>> BEGIN Excerpted data

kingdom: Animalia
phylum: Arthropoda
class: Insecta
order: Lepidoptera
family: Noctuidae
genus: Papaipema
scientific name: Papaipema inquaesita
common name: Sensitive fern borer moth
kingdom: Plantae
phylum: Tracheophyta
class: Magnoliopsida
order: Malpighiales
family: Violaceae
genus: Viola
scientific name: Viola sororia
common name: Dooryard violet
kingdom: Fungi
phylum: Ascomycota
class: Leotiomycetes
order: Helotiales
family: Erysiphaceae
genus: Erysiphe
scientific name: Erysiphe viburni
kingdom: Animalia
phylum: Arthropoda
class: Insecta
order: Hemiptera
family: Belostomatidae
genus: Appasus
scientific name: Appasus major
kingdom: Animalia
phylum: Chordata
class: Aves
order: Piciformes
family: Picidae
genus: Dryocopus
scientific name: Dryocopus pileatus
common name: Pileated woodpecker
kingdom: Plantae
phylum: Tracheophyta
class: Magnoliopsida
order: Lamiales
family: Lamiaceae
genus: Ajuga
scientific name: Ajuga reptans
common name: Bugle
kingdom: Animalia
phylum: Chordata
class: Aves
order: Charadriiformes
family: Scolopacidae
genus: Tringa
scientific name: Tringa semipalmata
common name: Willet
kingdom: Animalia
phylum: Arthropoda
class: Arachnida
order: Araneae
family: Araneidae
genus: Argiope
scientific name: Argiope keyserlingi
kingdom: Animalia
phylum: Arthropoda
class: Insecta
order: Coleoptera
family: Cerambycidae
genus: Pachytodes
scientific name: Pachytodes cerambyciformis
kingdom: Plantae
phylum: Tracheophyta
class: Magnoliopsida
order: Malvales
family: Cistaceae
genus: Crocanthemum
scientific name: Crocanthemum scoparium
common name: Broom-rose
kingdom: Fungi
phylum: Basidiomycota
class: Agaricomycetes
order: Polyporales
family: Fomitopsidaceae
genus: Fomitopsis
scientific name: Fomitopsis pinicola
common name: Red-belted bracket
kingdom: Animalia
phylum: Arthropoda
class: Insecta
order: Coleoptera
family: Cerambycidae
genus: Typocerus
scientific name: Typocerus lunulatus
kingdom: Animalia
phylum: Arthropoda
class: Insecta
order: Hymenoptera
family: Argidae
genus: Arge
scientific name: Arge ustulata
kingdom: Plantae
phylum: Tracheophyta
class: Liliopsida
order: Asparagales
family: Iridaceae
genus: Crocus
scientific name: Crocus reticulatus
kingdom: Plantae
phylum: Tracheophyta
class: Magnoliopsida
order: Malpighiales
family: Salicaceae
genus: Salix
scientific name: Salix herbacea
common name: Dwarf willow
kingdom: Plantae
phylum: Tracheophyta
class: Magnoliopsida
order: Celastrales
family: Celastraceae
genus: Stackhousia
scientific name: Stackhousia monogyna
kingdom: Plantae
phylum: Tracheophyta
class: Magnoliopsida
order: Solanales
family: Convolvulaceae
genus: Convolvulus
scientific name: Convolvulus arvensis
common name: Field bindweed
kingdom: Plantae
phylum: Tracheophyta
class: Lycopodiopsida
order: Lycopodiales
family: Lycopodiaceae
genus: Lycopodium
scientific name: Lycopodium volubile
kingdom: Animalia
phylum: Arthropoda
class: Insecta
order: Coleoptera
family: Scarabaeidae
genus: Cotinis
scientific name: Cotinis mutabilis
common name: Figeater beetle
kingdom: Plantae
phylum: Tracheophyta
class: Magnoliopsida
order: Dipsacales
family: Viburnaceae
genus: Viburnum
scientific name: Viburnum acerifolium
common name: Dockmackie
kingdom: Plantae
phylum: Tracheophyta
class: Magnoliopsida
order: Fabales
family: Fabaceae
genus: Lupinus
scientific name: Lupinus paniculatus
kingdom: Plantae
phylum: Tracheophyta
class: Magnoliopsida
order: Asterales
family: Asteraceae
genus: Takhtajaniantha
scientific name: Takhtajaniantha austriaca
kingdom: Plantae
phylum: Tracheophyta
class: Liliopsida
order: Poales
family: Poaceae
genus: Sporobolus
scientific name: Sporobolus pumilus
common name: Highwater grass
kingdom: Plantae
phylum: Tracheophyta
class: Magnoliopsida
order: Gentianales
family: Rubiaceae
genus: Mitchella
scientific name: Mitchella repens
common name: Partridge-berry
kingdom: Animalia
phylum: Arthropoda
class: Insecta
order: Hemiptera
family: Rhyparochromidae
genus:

>> END Excerpted data

Rewrite all the items above, switching "common name" to "vernacular name" wherever it appears and leaving every other line unchanged.

Full response>
kingdom: Animalia
phylum: Arthropoda
class: Insecta
order: Lepidoptera
family: Noctuidae
genus: Papaipema
scientific name: Papaipema inquaesita
vernacular name: Sensitive fern borer moth
kingdom: Plantae
phylum: Tracheophyta
class: Magnoliopsida
order: Malpighiales
family: Violaceae
genus: Viola
scientific name: Viola sororia
vernacular name: Dooryard violet
kingdom: Fungi
phylum: Ascomycota
class: Leotiomycetes
order: Helotiales
family: Erysiphaceae
genus: Erysiphe
scientific name: Erysiphe viburni
kingdom: Animalia
phylum: Arthropoda
class: Insecta
order: Hemiptera
family: Belostomatidae
genus: Appasus
scientific name: Appasus major
kingdom: Animalia
phylum: Chordata
class: Aves
order: Piciformes
family: Picidae
genus: Dryocopus
scientific name: Dryocopus pileatus
vernacular name: Pileated woodpecker
kingdom: Plantae
phylum: Tracheophyta
class: Magnoliopsida
order: Lamiales
family: Lamiaceae
genus: Ajuga
scientific name: Ajuga reptans
vernacular name: Bugle
kingdom: Animalia
phylum: Chordata
class: Aves
order: Charadriiformes
family: Scolopacidae
genus: Tringa
scientific name: Tringa semipalmata
vernacular name: Willet
kingdom: Animalia
phylum: Arthropoda
class: Arachnida
order: Araneae
family: Araneidae
genus: Argiope
scientific name: Argiope keyserlingi
kingdom: Animalia
phylum: Arthropoda
class: Insecta
order: Coleoptera
family: Cerambycidae
genus: Pachytodes
scientific name: Pachytodes cerambyciformis
kingdom: Plantae
phylum: Tracheophyta
class: Magnoliopsida
order: Malvales
family: Cistaceae
genus: Crocanthemum
scientific name: Crocanthemum scoparium
vernacular name: Broom-rose
kingdom: Fungi
phylum: Basidiomycota
class: Agaricomycetes
order: Polyporales
family: Fomitopsidaceae
genus: Fomitopsis
scientific name: Fomitopsis pinicola
vernacular name: Red-belted bracket
kingdom: Animalia
phylum: Arthropoda
class: Insecta
order: Coleoptera
family: Cerambycidae
genus: Typocerus
scientific name: Typocerus lunulatus
kingdom: Animalia
phylum: Arthropoda
class: Insecta
order: Hymenoptera
family: Argidae
genus: Arge
scientific name: Arge ustulata
kingdom: Plantae
phylum: Tracheophyta
class: Liliopsida
order: Asparagales
family: Iridaceae
genus: Crocus
scientific name: Crocus reticulatus
kingdom: Plantae
phylum: Tracheophyta
class: Magnoliopsida
order: Malpighiales
family: Salicaceae
genus: Salix
scientific name: Salix herbacea
vernacular name: Dwarf willow
kingdom: Plantae
phylum: Tracheophyta
class: Magnoliopsida
order: Celastrales
family: Celastraceae
genus: Stackhousia
scientific name: Stackhousia monogyna
kingdom: Plantae
phylum: Tracheophyta
class: Magnoliopsida
order: Solanales
family: Convolvulaceae
genus: Convolvulus
scientific name: Convolvulus arvensis
vernacular name: Field bindweed
kingdom: Plantae
phylum: Tracheophyta
class: Lycopodiopsida
order: Lycopodiales
family: Lycopodiaceae
genus: Lycopodium
scientific name: Lycopodium volubile
kingdom: Animalia
phylum: Arthropoda
class: Insecta
order: Coleoptera
family: Scarabaeidae
genus: Cotinis
scientific name: Cotinis mutabilis
vernacular name: Figeater beetle
kingdom: Plantae
phylum: Tracheophyta
class: Magnoliopsida
order: Dipsacales
family: Viburnaceae
genus: Viburnum
scientific name: Viburnum acerifolium
vernacular name: Dockmackie
kingdom: Plantae
phylum: Tracheophyta
class: Magnoliopsida
order: Fabales
family: Fabaceae
genus: Lupinus
scientific name: Lupinus paniculatus
kingdom: Plantae
phylum: Tracheophyta
class: Magnoliopsida
order: Asterales
family: Asteraceae
genus: Takhtajaniantha
scientific name: Takhtajaniantha austriaca
kingdom: Plantae
phylum: Tracheophyta
class: Liliopsida
order: Poales
family: Poaceae
genus: Sporobolus
scientific name: Sporobolus pumilus
vernacular name: Highwater grass
kingdom: Plantae
phylum: Tracheophyta
class: Magnoliopsida
order: Gentianales
family: Rubiaceae
genus: Mitchella
scientific name: Mitchella repens
vernacular name: Partridge-berry
kingdom: Animalia
phylum: Arthropoda
class: Insecta
order: Hemiptera
family: Rhyparochromidae
genus:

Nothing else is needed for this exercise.